• [TEXT BLOCK]
In the Zambezi Gas case, the judgment debt was expressly denominated in United States dollars prior to the effective date. In the present matter the judgment debt was not denominated in United States dollars, but was simply expressed in dollars. To that extent, the issue of determining the value of the judgment debt here is resoluble on what it actually was before the effective date; and not on what it could be had it been expressed in USD before such date. In the matter at hand, after this court registered the award in “dollars”, the Sheriff’s writ was then issued out, with the USD currency inserted before the figures which represented the sum of the award. In my view, that insertion effectively became an alteration of an order of this court from RTGS dollars to United States dollars. And it is an alteration which is superficial and cosmetic; in that the insertion of US currency is ineffectual and cannot rescind an extant order of this Court.

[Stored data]
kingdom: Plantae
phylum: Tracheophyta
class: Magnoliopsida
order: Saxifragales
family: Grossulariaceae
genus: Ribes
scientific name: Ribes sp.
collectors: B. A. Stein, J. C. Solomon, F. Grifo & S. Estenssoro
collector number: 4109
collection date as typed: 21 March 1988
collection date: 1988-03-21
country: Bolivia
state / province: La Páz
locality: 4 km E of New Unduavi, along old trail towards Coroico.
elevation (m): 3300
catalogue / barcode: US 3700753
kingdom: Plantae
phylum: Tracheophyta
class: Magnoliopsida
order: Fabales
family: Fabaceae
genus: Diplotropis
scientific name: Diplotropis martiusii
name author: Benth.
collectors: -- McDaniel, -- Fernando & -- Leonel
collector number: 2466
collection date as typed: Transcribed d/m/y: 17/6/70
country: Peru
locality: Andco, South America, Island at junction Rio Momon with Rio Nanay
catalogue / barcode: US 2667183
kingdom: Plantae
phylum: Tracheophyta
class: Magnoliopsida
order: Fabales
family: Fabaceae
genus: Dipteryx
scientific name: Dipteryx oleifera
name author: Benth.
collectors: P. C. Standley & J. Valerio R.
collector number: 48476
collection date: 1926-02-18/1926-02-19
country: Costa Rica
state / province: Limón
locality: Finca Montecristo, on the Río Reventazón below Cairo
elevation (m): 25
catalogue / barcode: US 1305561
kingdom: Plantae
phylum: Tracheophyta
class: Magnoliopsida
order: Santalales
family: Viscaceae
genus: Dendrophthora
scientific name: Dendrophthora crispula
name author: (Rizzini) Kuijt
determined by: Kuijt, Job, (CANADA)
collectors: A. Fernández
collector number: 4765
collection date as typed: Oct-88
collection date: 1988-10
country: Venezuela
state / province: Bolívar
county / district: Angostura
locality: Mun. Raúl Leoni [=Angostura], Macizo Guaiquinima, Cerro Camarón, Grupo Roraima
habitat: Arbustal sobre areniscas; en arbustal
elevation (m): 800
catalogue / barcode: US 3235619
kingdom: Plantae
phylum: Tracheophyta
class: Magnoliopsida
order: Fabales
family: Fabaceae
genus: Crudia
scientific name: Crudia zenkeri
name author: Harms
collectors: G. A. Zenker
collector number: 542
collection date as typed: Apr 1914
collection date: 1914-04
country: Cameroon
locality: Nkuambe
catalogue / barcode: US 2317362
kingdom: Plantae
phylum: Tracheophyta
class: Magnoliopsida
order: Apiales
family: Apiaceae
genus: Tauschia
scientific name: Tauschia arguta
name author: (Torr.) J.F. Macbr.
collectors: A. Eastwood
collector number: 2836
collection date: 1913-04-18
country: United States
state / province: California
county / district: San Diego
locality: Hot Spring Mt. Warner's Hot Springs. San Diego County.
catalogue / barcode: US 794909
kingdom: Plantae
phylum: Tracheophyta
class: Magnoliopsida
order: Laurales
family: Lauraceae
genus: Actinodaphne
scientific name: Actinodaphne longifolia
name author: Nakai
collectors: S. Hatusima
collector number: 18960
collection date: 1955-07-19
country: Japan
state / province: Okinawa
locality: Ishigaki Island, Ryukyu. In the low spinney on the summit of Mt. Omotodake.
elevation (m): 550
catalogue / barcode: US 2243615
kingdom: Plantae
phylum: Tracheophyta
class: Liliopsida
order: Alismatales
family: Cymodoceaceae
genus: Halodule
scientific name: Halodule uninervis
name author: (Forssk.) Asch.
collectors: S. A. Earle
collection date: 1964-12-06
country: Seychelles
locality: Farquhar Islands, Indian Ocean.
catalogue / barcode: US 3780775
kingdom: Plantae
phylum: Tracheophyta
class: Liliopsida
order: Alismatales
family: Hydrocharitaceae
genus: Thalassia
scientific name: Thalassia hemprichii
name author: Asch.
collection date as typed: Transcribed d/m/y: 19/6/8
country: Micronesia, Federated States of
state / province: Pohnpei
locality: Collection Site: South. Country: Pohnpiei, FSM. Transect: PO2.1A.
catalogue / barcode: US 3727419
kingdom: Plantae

• [PROBLEMS TO WORK ON]
**a)** Answer the following questions using the judgment excerpt:
(i) In the Zambezi Gas case, in what currency was the judgment debt expressly denominated before the effective date?
(ii) In what term did this court register the award in the present matter?
(iii) What did the Sheriff's writ insert before the figures representing the sum of the award?
**b)** Condense the paragraph of the judgment excerpt that begins "In the Zambezi Gas case," keeping its main facts.
**c)** Carry on the judgment excerpt from the point where it stops.
The entries are material separate from the judgment excerpt.

• [SOLVED TASKS]
**a)**
(i) United States dollars.
(ii) "Dollars."
(iii) The USD currency.

**b)** In Zambezi Gas, the judgment debt was expressly denominated in United States dollars before the effective date. In the present matter, it was expressed only in dollars, so its value turns on what it actually was before that date, not on what it could have been in USD. After this court registered the award in "dollars," the Sheriff's writ inserted USD before the figures. That insertion altered the court's order from RTGS dollars to United States dollars. The alteration is superficial and cosmetic because the insertion is ineffectual and cannot rescind an extant order of the court.

**c)**
I also note that when the respondents began receiving part payment of the money owed to them by way of small monthly instalments; they were being paid in the smaller amounts in RTGS dollars without an objection. The RTGS dollars were being paid off in accordance with a Deed of Settlement. The Deed of settlement was properly executed in terms of the value of the currency of RTGS dollars reflected on the High Court order. Annexure “E1-4” to the applicant’s founding affidavit proves the payments to have been made and received in RTGS dollars. Furthermore, the covering letters wherein the applicant instructed Ecobank, Steward Bank etc to pay the sums due to the respondents in local currency when applicant wrote to these banks instructing them to:
“Please process the following transfers debiting our RTGS (account number given) and crediting the listed account numbers attached”
Letter dated 10th May 2019 from the applicant to Ecobank
Neither the documents filed off record, or the pleadings shew that the respondents were implacable regarding the scheme prior to the Sheriff’s writ being issued in US dollars. Thus by my reading of the conduct displayed by the respondents at that time, they understood that the sums due to be paid to them was denominated in RTGS dollars
Whether or not the issues raised in the notice of opposition are legally sound?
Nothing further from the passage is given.